Campo profughi al TiburtinoAssistenza sanitaria qualificata, dono di farmaci specifici e tanta umanità: si concretizza così l’intervento sociale e sanitario di un team di medici del Policlinico Universitario “Agostino Gemelli”, sostenuti dalla Direzione Generale e dalla Direzione Sanitaria dell’ospedale, messo in atto a seguito dell’intensa diffusione della scabbia, infezione della pelle che si sviluppa in condizioni di scarsa igiene e che ha afflitto in questi giorni numerosi migranti e rifugiati giunti nella Capitale in condizioni di pericolo e forte disagio e attualmente in sosta nel campo attrezzato nei pressi della Stazione Tiburtina.

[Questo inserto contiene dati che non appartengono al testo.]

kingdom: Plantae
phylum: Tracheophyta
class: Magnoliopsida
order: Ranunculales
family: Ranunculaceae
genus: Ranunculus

«È da tempo - racconta il dottor Rodolfo Capizzi, uno dei medici dermatologi volontari - che, insieme a studenti liceali e universitari dell’Opera Regina Apostolorum di Roma, consegniamo pane e viveri ai senza fissa dimora del quartiere di Ponte Mammolo. Appena è scoppiata l’ultima emergenza umanitaria abbiamo offerto, sensibilizzati da don Marco Fibbi, parroco della parrocchia di San Romano Martire al Tiburtino, il nostro sostegno e ci siamo subito accorti che, a causa delle pessime condizioni di igiene e sicurezza in cui vivono quotidianamente nei campi di passaggio, la scabbia si è rapidamente diffusa fra loro».

Quello che ha allarmato l’opinione pubblica è soprattutto la possibilità di contagio. «Si tratta di un’infezione banale - spiegano i dermatologi del Gemelli - anche se  molto fastidiosa e che può complicarsi se non trattata, ma si cura molto bene con l’applicazione di una semplice pomata e certamente non si trasmette con una stretta di mano. È però vero che le condizioni in cui versano i migranti favoriscono il contatto prolungato pelle-pelle e il non potersi detergere accuratamente e cambiarsi d’abito ogni giorno, favorisce la trasmissione del parassita Sarcoptes scabiei che provoca in queste persone, già molto provate dalle condizioni di navigazione e di sosta nel nostro Paese, un forte prurito quotidiano e costante».

Per realizzare questo intervento umanitario la Farmacia interna del Policlinico Gemelli, su input della Direzione Generale, ha reso disponibili circa 20 litri di farmaco (benzoato di benzene) sufficienti a curare fino a mille persone affette dall’infezione.

«Attualmente - proseguono i medici volontari del Gemelli - anche con l’intervento della Protezione Civile, la situazione, che non è certo un’epidemia all’interno delle comunità di migranti, è più sotto controllo. È certamente necessario mantenere costanti le condizioni di pulizia e igiene generale affinché la diffusione e il contagio non si ripetano. I farmaci che noi applichiamo uccidono uova e insetti, ma questi ultimi possono sopravvivere fino a una settimana sugli abiti, spesso gli stessi indossati dai migranti per molti giorni: per questo, a causa del contatto stretto e ripetuto,  i migranti si contagiano a vicenda e soffrono certamente molto a causa dell’intensità del fastidio dovuto all’infezione. Bene ha fatto nei giorni scorsi il Ministero della Salute a sottolineare che la scabbia è una patologia dermatologica banale e che basta una terapia a basso costo per curarla e guarirla, essendo sufficiente una sola dose di farmaco. Ma l’attenzione sulle condizioni di igiene e sicurezza socio-sanitaria nei campi sosta va mantenuta alta e costante».